Mucho se habla de que los jóvenes del milenio integran una generación de cristal, que se rompe a la primera de cambios. Me parece que un elemento que ha influido de manera definitiva en ellos ha sido la inmediatez que proporcionan los medios electrónicos de comunicación e información. Nos acostumbran a obtener en forma inmediata una conexión, un dato, una respuesta…lo que lleva al usuario a concebir falsas expectativas, de que sea de este modo como van a suceder las cosas en la vida real. Nada más equivocado. El mundo real se caracteriza por sus variaciones; nada es perfecto ni cuadrado ni recto siempre, y así está bien. Solamente que tenemos que despertar y entenderlo. Esperar siempre que lo externo responda a nosotros como nosotros queremos que suceda, es una quimera que terminará acarreando frustración y dolor.
Necesitamos aprender a modular nuestras sensaciones y a domeñar las emociones que, como bestias salvajes, buscan desbocarse. Al respecto el escritor ruso expresa con sabias palabras: “La civilización se limita a aumentar el número de nuestras sensaciones”. Este control frente a lo que percibimos en el campo de las emociones se aprende en casa, a través de los códigos familiares. Más que mediante discursos, es el ejemplo el que enseña. Para lograrlo se necesitan padres presentes en cuerpo y espíritu, que dejen de lado el dispositivo electrónico o la televisión para enfocarse a los hijos, a sus necesidades particulares. No podríamos esperar que esos niños o jóvenes respondan ante una situación como nosotros –de adultos—lo haríamos. Esperar de ellos esa conducta les generará dolor, con toda razón.
Sugiere Irene Vallejo, maravillosa filóloga e historiadora española, la necesidad de “anclarnos al suelo frente a la tecnología”. No dejarnos llevar por sus mecanismos casi mágicos para comenzar a esperar que se repliquen en la vida real que está hecha de barro, sudor y tropiezos, porque somos humanos y tal es nuestra condición.
Volviendo a Dostoievski: El ambiente sombrío del subsuelo desde el cual habla el narrador nos evoca ese mundo interior que ocultamos y que tanto dolor llega a producir.
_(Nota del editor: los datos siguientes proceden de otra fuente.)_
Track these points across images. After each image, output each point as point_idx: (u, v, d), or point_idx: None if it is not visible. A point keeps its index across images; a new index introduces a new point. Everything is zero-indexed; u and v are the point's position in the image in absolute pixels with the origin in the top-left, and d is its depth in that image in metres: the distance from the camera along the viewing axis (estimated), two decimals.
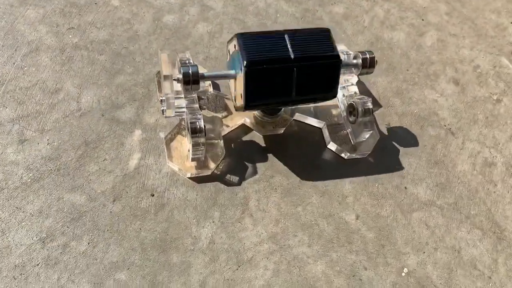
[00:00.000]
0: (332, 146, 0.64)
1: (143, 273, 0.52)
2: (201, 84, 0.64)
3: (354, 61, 0.61)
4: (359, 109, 0.60)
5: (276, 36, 0.55)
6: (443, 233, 0.60)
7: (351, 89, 0.65)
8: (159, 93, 0.64)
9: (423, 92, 0.72)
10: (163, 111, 0.58)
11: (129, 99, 0.64)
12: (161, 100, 0.58)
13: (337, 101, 0.66)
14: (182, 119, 0.62)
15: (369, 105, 0.61)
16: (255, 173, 0.61)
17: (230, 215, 0.57)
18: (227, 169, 0.60)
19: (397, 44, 0.77)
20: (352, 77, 0.66)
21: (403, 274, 0.56)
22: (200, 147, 0.57)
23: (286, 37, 0.55)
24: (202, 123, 0.56)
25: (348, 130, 0.64)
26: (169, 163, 0.59)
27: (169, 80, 0.54)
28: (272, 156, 0.63)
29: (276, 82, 0.55)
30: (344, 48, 0.66)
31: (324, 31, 0.57)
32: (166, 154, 0.59)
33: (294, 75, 0.55)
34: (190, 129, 0.55)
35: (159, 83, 0.64)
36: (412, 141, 0.67)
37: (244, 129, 0.64)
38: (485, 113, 0.71)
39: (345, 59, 0.63)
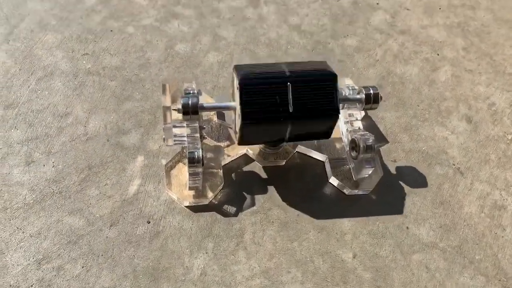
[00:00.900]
0: (334, 181, 0.64)
1: None
2: (205, 113, 0.66)
3: (358, 96, 0.61)
4: (361, 145, 0.60)
5: (279, 84, 0.54)
6: (444, 277, 0.58)
7: (355, 124, 0.65)
8: (164, 121, 0.65)
9: (433, 129, 0.71)
10: (164, 139, 0.59)
11: (135, 125, 0.65)
12: (163, 128, 0.59)
13: (341, 135, 0.65)
14: (184, 147, 0.63)
15: (371, 141, 0.60)
16: (253, 204, 0.61)
17: (224, 246, 0.57)
18: (225, 199, 0.61)
19: (409, 78, 0.76)
20: (357, 111, 0.66)
21: None
22: (197, 177, 0.57)
23: (289, 87, 0.54)
24: (200, 153, 0.56)
25: (351, 166, 0.64)
26: (168, 191, 0.60)
27: (169, 111, 0.55)
28: (271, 188, 0.62)
29: (271, 130, 0.56)
30: (350, 83, 0.66)
31: (329, 78, 0.55)
32: (166, 181, 0.60)
33: (289, 126, 0.55)
34: (188, 158, 0.56)
35: None
36: (418, 179, 0.66)
37: (246, 159, 0.65)
38: (497, 153, 0.69)
39: (349, 94, 0.63)
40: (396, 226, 0.61)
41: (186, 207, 0.59)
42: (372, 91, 0.60)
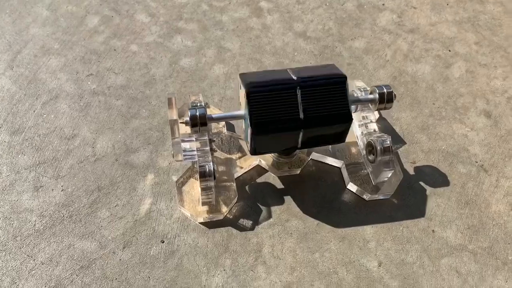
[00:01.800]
0: (352, 187, 0.61)
1: None
2: (214, 125, 0.64)
3: (371, 96, 0.59)
4: (378, 147, 0.57)
5: (288, 90, 0.52)
6: (477, 281, 0.54)
7: (370, 126, 0.62)
8: (172, 135, 0.63)
9: (451, 127, 0.68)
10: (173, 155, 0.57)
11: (143, 143, 0.64)
12: (172, 144, 0.58)
13: (356, 138, 0.63)
14: (194, 162, 0.61)
15: (388, 143, 0.57)
16: (269, 216, 0.58)
17: (242, 262, 0.54)
18: (240, 213, 0.58)
19: (422, 77, 0.74)
20: (371, 113, 0.63)
21: None
22: (210, 191, 0.55)
23: (298, 92, 0.52)
24: (211, 167, 0.54)
25: (368, 170, 0.61)
26: (181, 208, 0.58)
27: (176, 125, 0.54)
28: (288, 198, 0.60)
29: (283, 138, 0.54)
30: (362, 85, 0.64)
31: (339, 84, 0.53)
32: (178, 198, 0.58)
33: (301, 133, 0.53)
34: (199, 173, 0.54)
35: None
36: (440, 179, 0.63)
37: (259, 170, 0.62)
38: None
39: (361, 96, 0.60)
40: (421, 230, 0.58)
41: (201, 223, 0.57)
42: (385, 90, 0.58)
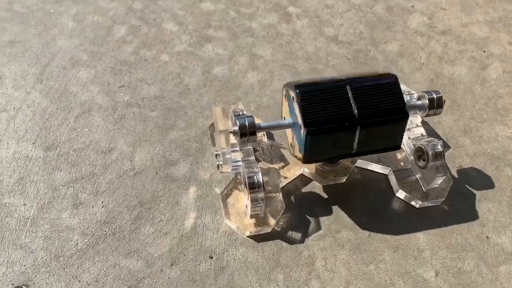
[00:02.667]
0: (401, 194, 0.59)
1: None
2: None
3: (419, 102, 0.57)
4: (429, 152, 0.55)
5: (338, 88, 0.51)
6: None
7: (416, 130, 0.61)
8: (213, 147, 0.61)
9: (494, 129, 0.66)
10: (218, 166, 0.55)
11: (182, 154, 0.62)
12: (216, 155, 0.56)
13: (402, 144, 0.61)
14: (237, 173, 0.59)
15: (440, 148, 0.56)
16: (318, 228, 0.56)
17: (295, 277, 0.52)
18: (288, 225, 0.56)
19: (459, 79, 0.72)
20: (416, 117, 0.62)
21: None
22: (259, 203, 0.53)
23: (348, 89, 0.51)
24: (260, 177, 0.53)
25: (418, 176, 0.59)
26: (227, 221, 0.56)
27: (225, 135, 0.52)
28: (336, 208, 0.58)
29: (337, 141, 0.52)
30: (404, 88, 0.62)
31: (390, 79, 0.52)
32: (223, 211, 0.56)
33: (357, 133, 0.51)
34: (248, 184, 0.52)
35: (213, 137, 0.62)
36: (488, 183, 0.61)
37: (303, 179, 0.61)
38: None
39: (407, 100, 0.59)
40: (475, 237, 0.56)
41: (248, 237, 0.55)
42: (434, 95, 0.56)
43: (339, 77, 0.52)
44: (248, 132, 0.51)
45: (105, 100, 0.67)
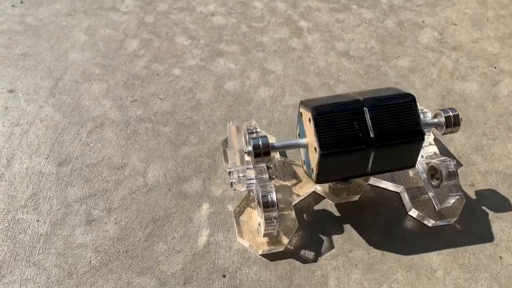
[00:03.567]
0: (414, 213, 0.59)
1: None
2: None
3: (436, 120, 0.57)
4: (443, 172, 0.55)
5: (355, 109, 0.51)
6: None
7: (429, 149, 0.60)
8: (225, 163, 0.61)
9: (506, 147, 0.66)
10: (231, 183, 0.55)
11: (195, 171, 0.62)
12: (229, 172, 0.56)
13: None
14: (250, 190, 0.59)
15: (453, 167, 0.55)
16: (331, 247, 0.56)
17: None
18: (301, 243, 0.56)
19: (470, 95, 0.72)
20: (429, 135, 0.62)
21: None
22: (272, 222, 0.53)
23: (366, 111, 0.51)
24: (274, 196, 0.52)
25: (431, 195, 0.59)
26: (239, 239, 0.56)
27: (239, 154, 0.52)
28: (348, 227, 0.58)
29: (351, 162, 0.52)
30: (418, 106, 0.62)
31: (407, 99, 0.52)
32: (236, 229, 0.56)
33: (372, 155, 0.51)
34: (262, 203, 0.52)
35: (225, 153, 0.62)
36: (501, 202, 0.61)
37: (315, 197, 0.60)
38: None
39: (423, 119, 0.59)
40: (488, 257, 0.56)
41: (261, 255, 0.55)
42: (451, 113, 0.56)
43: (356, 96, 0.52)
44: (262, 153, 0.52)
45: (117, 115, 0.67)
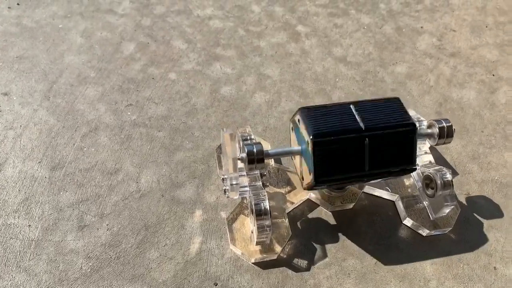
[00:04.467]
0: (408, 222, 0.58)
1: None
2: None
3: (429, 130, 0.57)
4: (438, 182, 0.55)
5: (342, 107, 0.52)
6: None
7: (424, 158, 0.60)
8: (219, 170, 0.61)
9: (502, 156, 0.66)
10: (225, 191, 0.54)
11: (188, 176, 0.61)
12: (223, 179, 0.55)
13: None
14: (244, 197, 0.58)
15: (449, 177, 0.55)
16: (325, 255, 0.56)
17: None
18: (293, 251, 0.56)
19: (468, 103, 0.72)
20: (424, 144, 0.61)
21: None
22: (265, 230, 0.53)
23: (352, 107, 0.52)
24: (267, 205, 0.52)
25: (425, 204, 0.59)
26: (232, 247, 0.55)
27: (233, 161, 0.51)
28: (342, 235, 0.57)
29: (346, 155, 0.51)
30: (414, 114, 0.62)
31: (393, 100, 0.53)
32: (229, 237, 0.56)
33: (366, 146, 0.50)
34: (255, 211, 0.52)
35: (219, 159, 0.62)
36: (496, 212, 0.61)
37: (309, 205, 0.60)
38: None
39: (418, 128, 0.58)
40: (482, 267, 0.56)
41: (253, 264, 0.55)
42: (445, 124, 0.56)
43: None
44: (256, 160, 0.51)
45: (112, 119, 0.66)
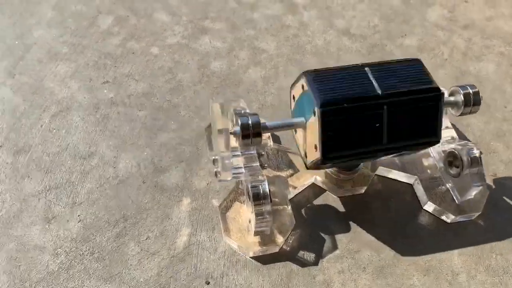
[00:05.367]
0: (430, 207, 0.51)
1: None
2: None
3: (452, 98, 0.49)
4: (464, 158, 0.47)
5: (355, 70, 0.44)
6: None
7: (446, 133, 0.52)
8: (210, 152, 0.53)
9: None
10: (216, 173, 0.46)
11: (174, 160, 0.53)
12: (214, 160, 0.47)
13: (428, 149, 0.53)
14: (239, 181, 0.50)
15: (476, 152, 0.48)
16: (335, 247, 0.48)
17: None
18: (298, 243, 0.48)
19: (487, 77, 0.65)
20: (445, 117, 0.54)
21: None
22: (265, 218, 0.45)
23: (368, 70, 0.44)
24: (266, 187, 0.44)
25: (449, 186, 0.51)
26: (226, 239, 0.47)
27: (224, 136, 0.43)
28: (354, 224, 0.50)
29: (361, 126, 0.43)
30: None
31: (414, 62, 0.45)
32: (222, 227, 0.47)
33: (384, 114, 0.42)
34: (252, 195, 0.44)
35: (210, 140, 0.54)
36: None
37: (315, 189, 0.52)
38: None
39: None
40: None
41: (252, 258, 0.47)
42: (470, 90, 0.48)
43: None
44: (252, 133, 0.43)
45: (86, 98, 0.58)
Un dolor que se manifiesta como depresión, ira o agresividad, tantas veces contra nosotros mismos y que el ruso señala así en el arranque de la obra: “Me perjudico solo a mí mismo; lo comprendo mejor que nadie”. El personaje lo sabe, pero no encuentra la puerta de salida para abandonar ese subsuelo caótico y pestilente en el que vive.
Frente al dolor habrá, pues, que plantarse con la mentalidad de que es una condición que existe para todos, y no una embestida directa contra mi persona, y que dentro de mí tengo los recursos para salir adelante, para hacer de ese dolor tan profundo el activador de un proceso de crecimiento personal.